BioMatrix: 迈向涵盖序列、结构与语言模态矩阵的综合性生物基础模型
BioMatrix: Towards a Comprehensive Biological Foundation Model Spanning the Modality Matrix of Sequences, Structures, and Language
June 20, 2026
作者: Qizhi Pei, Zhimeng Zhou, Yi Duan, Yiyang Zhao, Wei Li, Han Guo, Liang He, Chengping Li, Chang-Yu Hsieh, Conghui He, Rui Yan, Lijun Wu
cs.AI
摘要
我们提出了BioMatrix,这是首个原生整合序列、结构与自然语言的多模态基础模型,针对分子和蛋白质采用纯解码器架构。现有生物基础模型分别追求原生多模态化和广泛实体覆盖:那些在统一目标下融合多种模态的模型仍局限于单一实体类型,而那些覆盖多种实体类型的模型要么省略显式结构建模,要么依赖适配器设计,导致模型无法原生生成其可读取的模态。BioMatrix通过将分子序列(支持SMILES和SELFIES表示法)、分子结构、蛋白质序列、蛋白质结构以及自然语言,经统一分词方案映射到共享离散标记空间,从而填补了这一空白——所有模态均在单一的下一个标记预测目标下统一消费与生成,无需外部编码器、投影适配器或特定模态的输出头。
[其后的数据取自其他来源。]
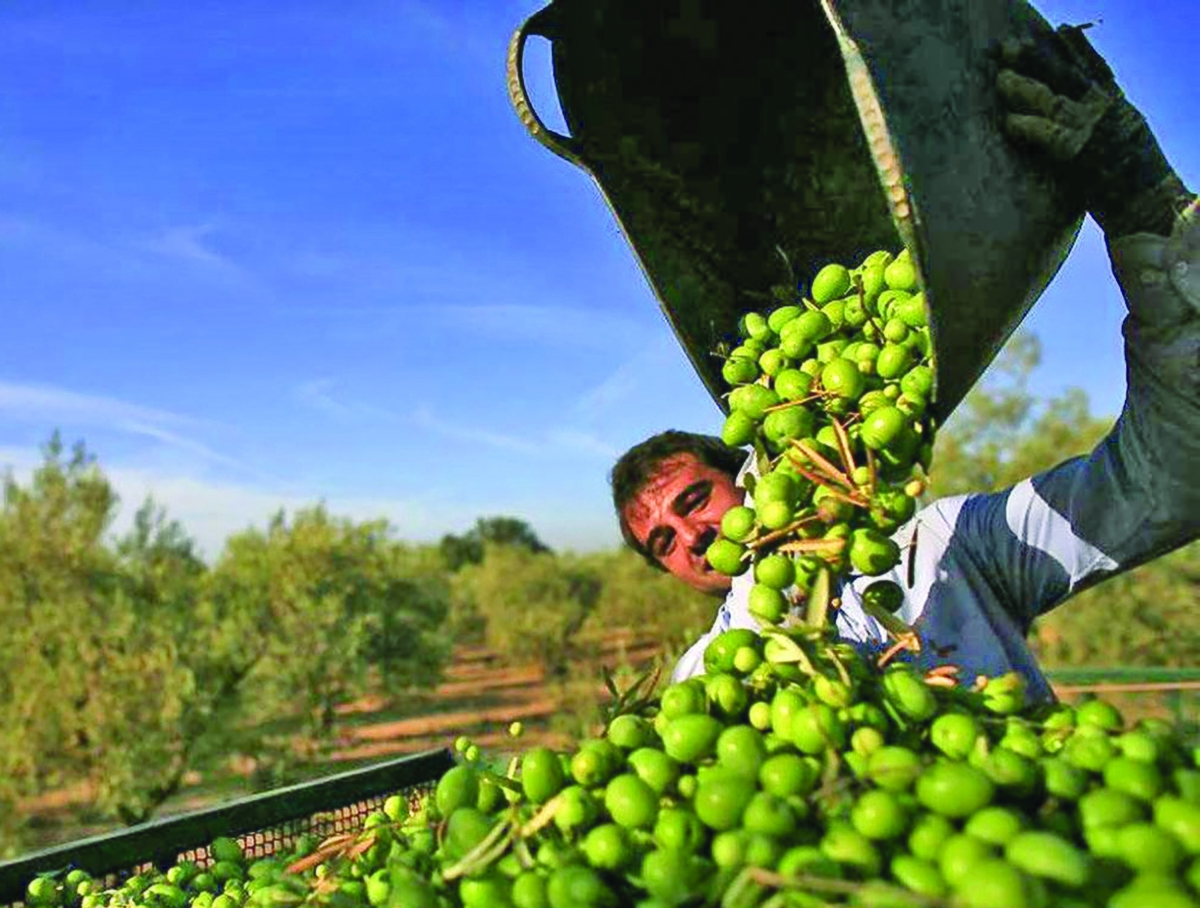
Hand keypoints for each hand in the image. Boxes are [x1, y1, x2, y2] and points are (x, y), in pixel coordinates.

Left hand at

基于Qwen3语言模型(1.7B和4B),BioMatrix持续预训练于3044亿个标记,涵盖通用与领域特定文本、分子和蛋白质的序列与结构视图,以及跨模态语料库(交织生物分子实体与科学文本,并通过分子-蛋白质和蛋白质-蛋白质相互作用数据链接不同实体)。在对涵盖6大类80项任务(包括跨模态与模态内的单实体和多实体理解与生成任务)的下游应用进行微调后,BioMatrix在80项任务中的77项上达到了最先进或具有竞争力的性能,表明一个单一、原生多模态的通才模型能够有效匹配或超越各种生物任务中的专门化方法。
English
We present BioMatrix, the first multimodal foundation model that natively integrates sequences, structures, and natural language for both molecules and proteins within a single decoder-only architecture. Existing biological foundation models pursue native multimodality and broad entity coverage separately: those that fuse multiple modalities under a shared objective remain confined to a single entity type, while those spanning multiple entity types either omit explicit structural modeling or rely on adapter-based designs in which the model cannot natively generate the very modalities it can read. BioMatrix closes this gap by mapping molecular sequences (supporting both SMILES and SELFIES notations), molecular structures, protein sequences, protein structures, and natural language into a shared discrete token space through a unified tokenization scheme, so that all modalities are consumed and produced uniformly under a single next-token prediction objective -- without external encoders, projection adapters, or modality-specific output heads. Built upon the Qwen3 language model (1.7B and 4B), BioMatrix is continually pretrained on 304.4 billion tokens spanning general and domain-specific text, sequence and structure views of molecules and proteins, and cross-modal corpora that interleave biomolecular entities with scientific text and link distinct entities through molecule-protein and protein-protein interaction data. After tuning on a comprehensive suite of downstream applications covering 80 tasks across 6 categories -- encompassing single-entity and multi-entity understanding and generation tasks across and within modalities -- BioMatrix achieves state-of-the-art or competitive performance on 77 out of 80 tasks, demonstrating that a single, natively multimodal generalist model can effectively match or surpass specialized approaches across a wide range of biological tasks.